Com os anos (décadas), fui me aproximando até que, por fim, tive a coragem de convidá-lo a participar de um sarau para assistir filmes, jantar e prosear entre alguns outros amigos professores. Pressentia, para além da minha admiração, a solidão dele, sobretudo após a morte de sua Emilie. Durante seus últimos anos, tive a oportunidade de com ele e outros amigos compartilharmos nossas solidões.
Solidão sentida e ressentida ao final do lançamento de “Paulicéia Dilacerada”, em 2009, na Livraria Cultura do Conjunto Nacional. Depois dele passar horas autografando como poeta célebre e assediado, encontrei-o sozinho. Café no Santo Grão e uma carona fecharam a noite pela nossa São Paulo.
De nossa solidão, retomo à cidade demitida e ao poeta dilacerado, ou o contrário:
“Me demitiram. Me demitiram de mim, demitindo a cidade de si mesma. Sou aqui o bumerangue da redundância e digo e redigo: a demissão é o golpe que racha e fragiliza todas as minhas espertezas, e me remete ao estado cabisbaixo em que agora, póstumo, vou me evitando no encontro que quero ter comigo mesmo. Acentue-se, a demissão foi um golpe de virulência única, desferido por ação e graça de Prestes Maia, arrogante e subserviente ao mando de fora; pela fraqueza cúmplice de Abraão Ribeiro, amestrada lesma adormecida; e por endossos posteriores de Faria Lima, com sua tardia e nociva lucidez. Todos eles, um antes, o outro durante, e o último depois, coagularam o meu sangue e entupiram minhas coronárias. Enfartaram-me.(…)

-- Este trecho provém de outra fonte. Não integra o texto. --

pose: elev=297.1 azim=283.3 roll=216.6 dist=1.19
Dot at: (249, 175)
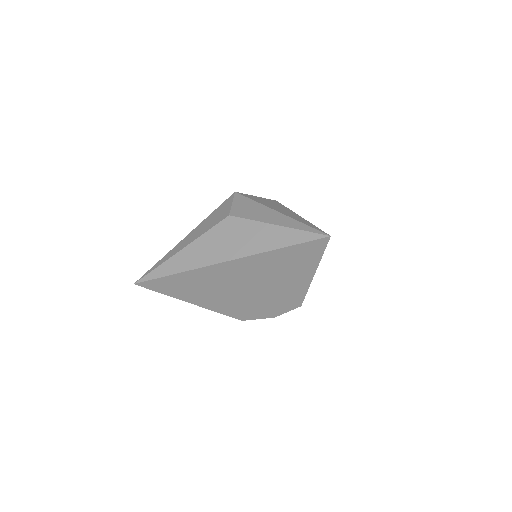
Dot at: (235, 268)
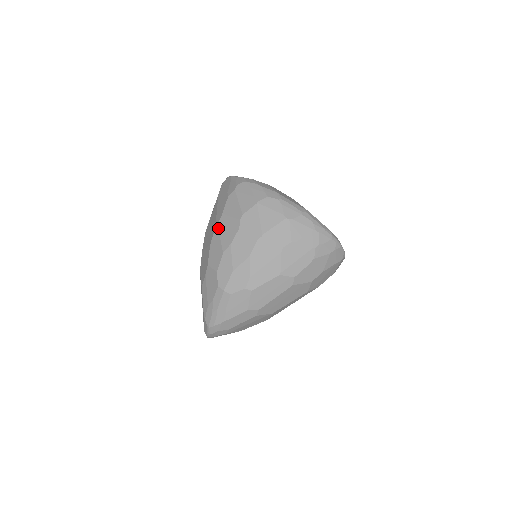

Deixando de implementar a rede subterrânea de nosso transporte coletivo, o trio impediu que os cidadãos de Piratininga trafegassem por baixo, sem atropelo, e ganhassem, por cima, a liberdade civilizada das calçadas.
Perdida esta liberdade, a nossa gente, esfalfada no asfalto, tornou-se vítima da locomoção arrastada e penosa, que a embolia pulmonar das artérias e ruas da Paulistânia provoca. Uma locomoção que entorpece os músculos de nossas pernas e padroniza os esgares de nosso rosto anônimo. Rosto, aliás, mais que anônimo: rosto insone; e, mais que insone: rosto inerme.” (p. 183/4)
Saudade do mestre Chamie, de sua inteligência, cultura, sorriso e ironia, que sempre me dava a sensação de que ele estava mesmo é tirando um sarro na nossa cara.
Recorrendo à história dos descaminhos da cidade, quem sabe possamos dar um rumo e animar os rostos de quem tem ocupado as ruas sem bem saber para onde ir.